# Merry Christmas and a happy new year?



## Gixxerman (Dec 24, 2011)

Here's a poser to chew over and see what comes up.

Everyone (just about) knows all about the WW1 Christmas truce.....and a variety of recent TV shows show it was a lot more widespread and went on a lot longer than many imagined or knew about.

So, knowing airmen are a particular breed with many prone to seeing themselves with a code of ethics or at the very least different to the other services ........in WW2 did the various combatants do anything that you know of in the interests of seasonal good will?

(edit to clarify.......by which I mean in not fighting killing each other during the festive season)

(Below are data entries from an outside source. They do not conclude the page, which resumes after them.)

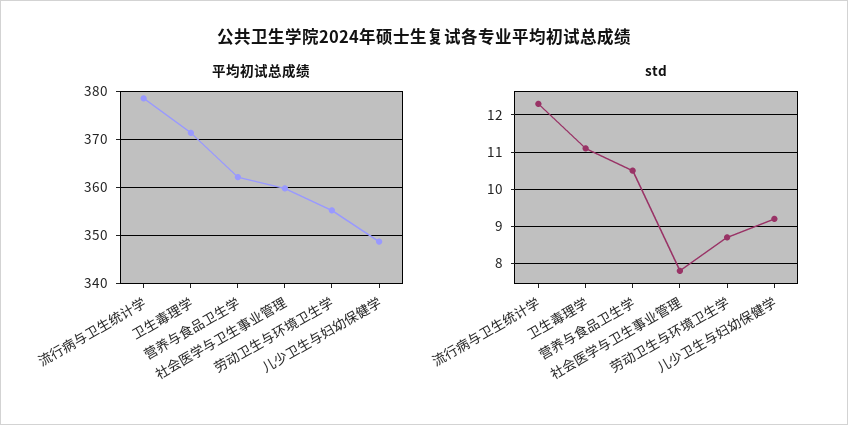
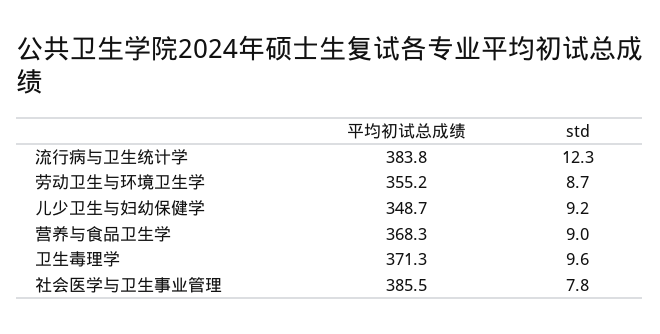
  {
    "平均初试总成绩": {
-     "流行病与卫生统计学": 378,
+     "流行病与卫生统计学": 383.8,
      "卫生毒理学": 371.3,
-     "营养与食品卫生学": 362,
+     "营养与食品卫生学": 368.3,
-     "社会医学与卫生事业管理": 360,
+     "社会医学与卫生事业管理": 385.5,
      "劳动卫生与环境卫生学": 355.2,
      "儿少卫生与妇幼保健学": 348.7
    },
    "std": {
      "流行病与卫生统计学": 12.3,
-     "卫生毒理学": 11,
+     "卫生毒理学": 9.6,
-     "营养与食品卫生学": 10.5,
+     "营养与食品卫生学": 9,
      "社会医学与卫生事业管理": 7.8,
      "劳动卫生与环境卫生学": 8.7,
      "儿少卫生与妇幼保健学": 9.2
    }
  }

.....oh and a very merry Christmas a very happy 2012 to everyone!


----------



## renrich (Dec 24, 2011)

I expect that they did and the very same to you.


----------



## davparlr (Dec 24, 2011)

Merry Christmas and a Happy New Year to all!


----------



## vikingBerserker (Dec 24, 2011)

A-Men!


----------



## renrich (Dec 25, 2011)

I remember reading and seeing in the movie that Captain Langsdorff of the Admiral Graf Spee made arrangements for the compartments where the British seamen prisoners were held were decorated for the upcoming Christmas season. He was a gentleman.


----------



## jim (Dec 25, 2011)

renrich said:


> I remember reading and seeing in the movie that Captain Langsdorff of the Admiral Graf Spee made arrangements for the compartments where the British seamen prisoners were held were decorated for the upcoming Christmas season. He was a gentleman.


 
Yes, he was a gentleman. The problem is that warships need good commanding officers, not gentlemen


----------